• [WORK REQUIRED]
Transcribe the material line for line from its beginning through the line that contains "QUẦN LÓT CHO BÀ BẦU CẠP CHÉO COTTON". Leave the pictures out of your answer.

• [EXERCISE DATA]
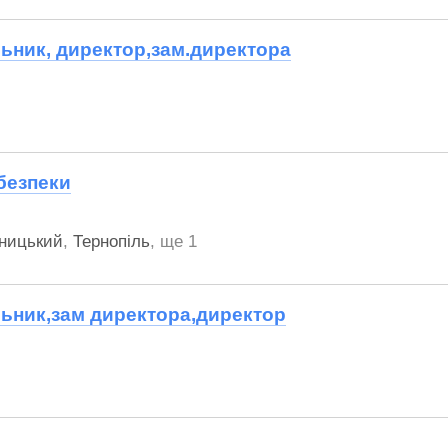
ьник, директор,зам.директора
безпеки
ницький
,
Тернопіль
,
ще 1
ьник,зам директора,директор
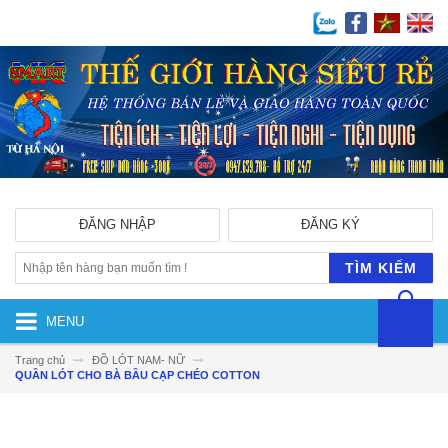
ĐĂNG NHẬP
ĐĂNG KÝ
TÌM KIẾM
MENU
Trang chủ
ĐỒ LÓT NAM- NỮ
QUẦN LÓT CHO BÀ BẦU CẠP CHÉO COTTON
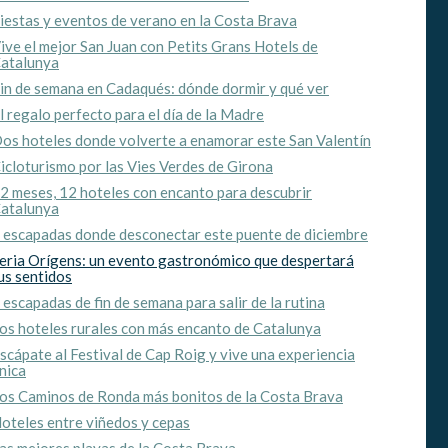
iestas y eventos de verano en la Costa Brava
ive el mejor San Juan con Petits Grans Hotels de
atalunya
in de semana en Cadaqués: dónde dormir y qué ver
l regalo perfecto para el día de la Madre
os hoteles donde volverte a enamorar este San Valentín
icloturismo por las Vies Verdes de Girona
2 meses, 12 hoteles con encanto para descubrir
atalunya
 escapadas donde desconectar este puente de diciembre
eria Orígens: un evento gastronómico que despertará
us sentidos
 escapadas de fin de semana para salir de la rutina
os hoteles rurales con más encanto de Catalunya
scápate al Festival de Cap Roig y vive una experiencia
nica
os Caminos de Ronda más bonitos de la Costa Brava
oteles entre viñedos y cepas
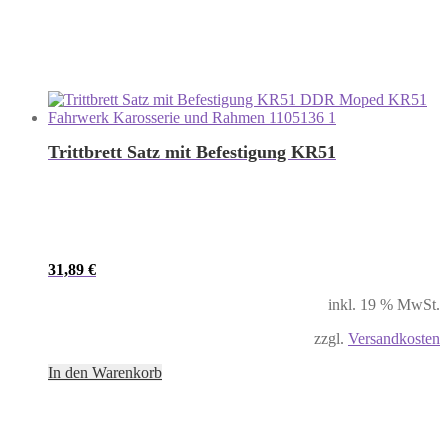
Trittbrett Satz mit Befestigung KR51
31,89
€
inkl. 19 % MwSt.
zzgl.
Versandkosten
In den Warenkorb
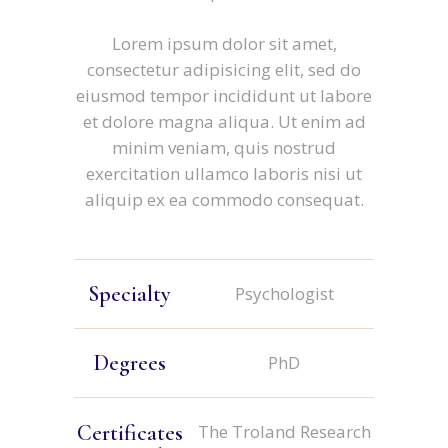
Lorem ipsum dolor sit amet,
consectetur adipisicing elit, sed do
eiusmod tempor incididunt ut labore
et dolore magna aliqua. Ut enim ad
minim veniam, quis nostrud
exercitation ullamco laboris nisi ut
aliquip ex ea commodo consequat.
Specialty
Psychologist
Degrees
PhD
Certificates
The Troland Research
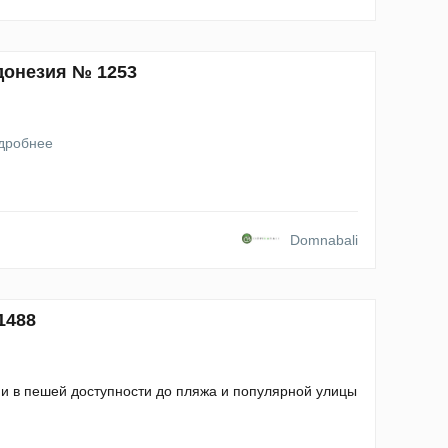
донезия № 1253
дробнее
Domnabali
1488
 и в пешей доступности до пляжа и популярной улицы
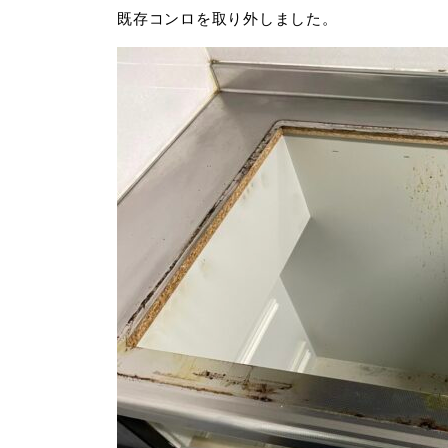
既存コンロを取り外しました。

• [WRITTEN REPLY]
ьник, директор,зам.директора
безпеки
ницький
,
Тернопіль
,
ще 1
ьник,зам директора,директор
ĐĂNG NHẬP
ĐĂNG KÝ
TÌM KIẾM
MENU
Trang chủ
ĐỒ LÓT NAM- NỮ
QUẦN LÓT CHO BÀ BẦU CẠP CHÉO COTTON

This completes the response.